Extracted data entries

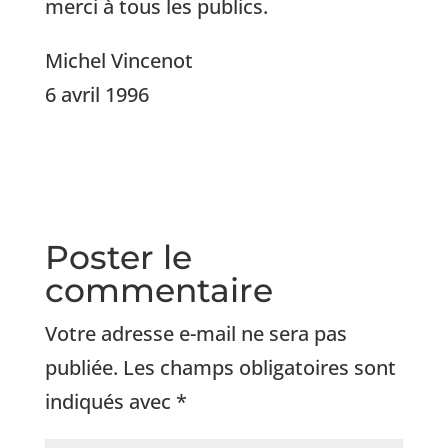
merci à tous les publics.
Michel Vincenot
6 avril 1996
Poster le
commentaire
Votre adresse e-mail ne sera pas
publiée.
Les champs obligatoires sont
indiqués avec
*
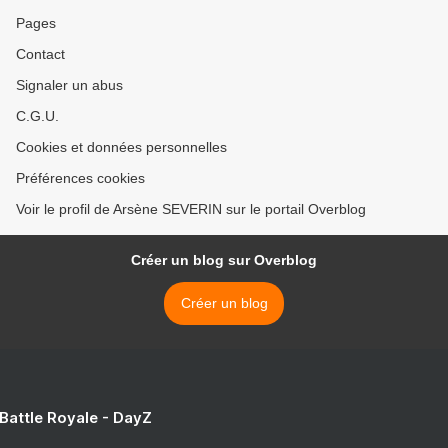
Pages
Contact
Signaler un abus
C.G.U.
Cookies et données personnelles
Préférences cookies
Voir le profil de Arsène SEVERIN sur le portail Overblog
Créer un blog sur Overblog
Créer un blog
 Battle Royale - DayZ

* * *

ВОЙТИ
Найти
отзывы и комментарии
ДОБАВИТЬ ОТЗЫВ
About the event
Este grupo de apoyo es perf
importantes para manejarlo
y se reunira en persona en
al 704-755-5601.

---

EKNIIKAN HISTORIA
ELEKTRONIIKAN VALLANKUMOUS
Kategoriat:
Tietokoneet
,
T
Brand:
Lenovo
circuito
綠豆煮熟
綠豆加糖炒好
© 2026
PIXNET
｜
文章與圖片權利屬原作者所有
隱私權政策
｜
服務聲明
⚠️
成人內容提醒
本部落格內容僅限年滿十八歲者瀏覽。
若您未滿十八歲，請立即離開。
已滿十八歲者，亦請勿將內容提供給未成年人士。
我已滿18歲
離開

*Task goal*.
For the data above, state how many lines contain "Créer"; the number is the whole answer.

*Reply*.
2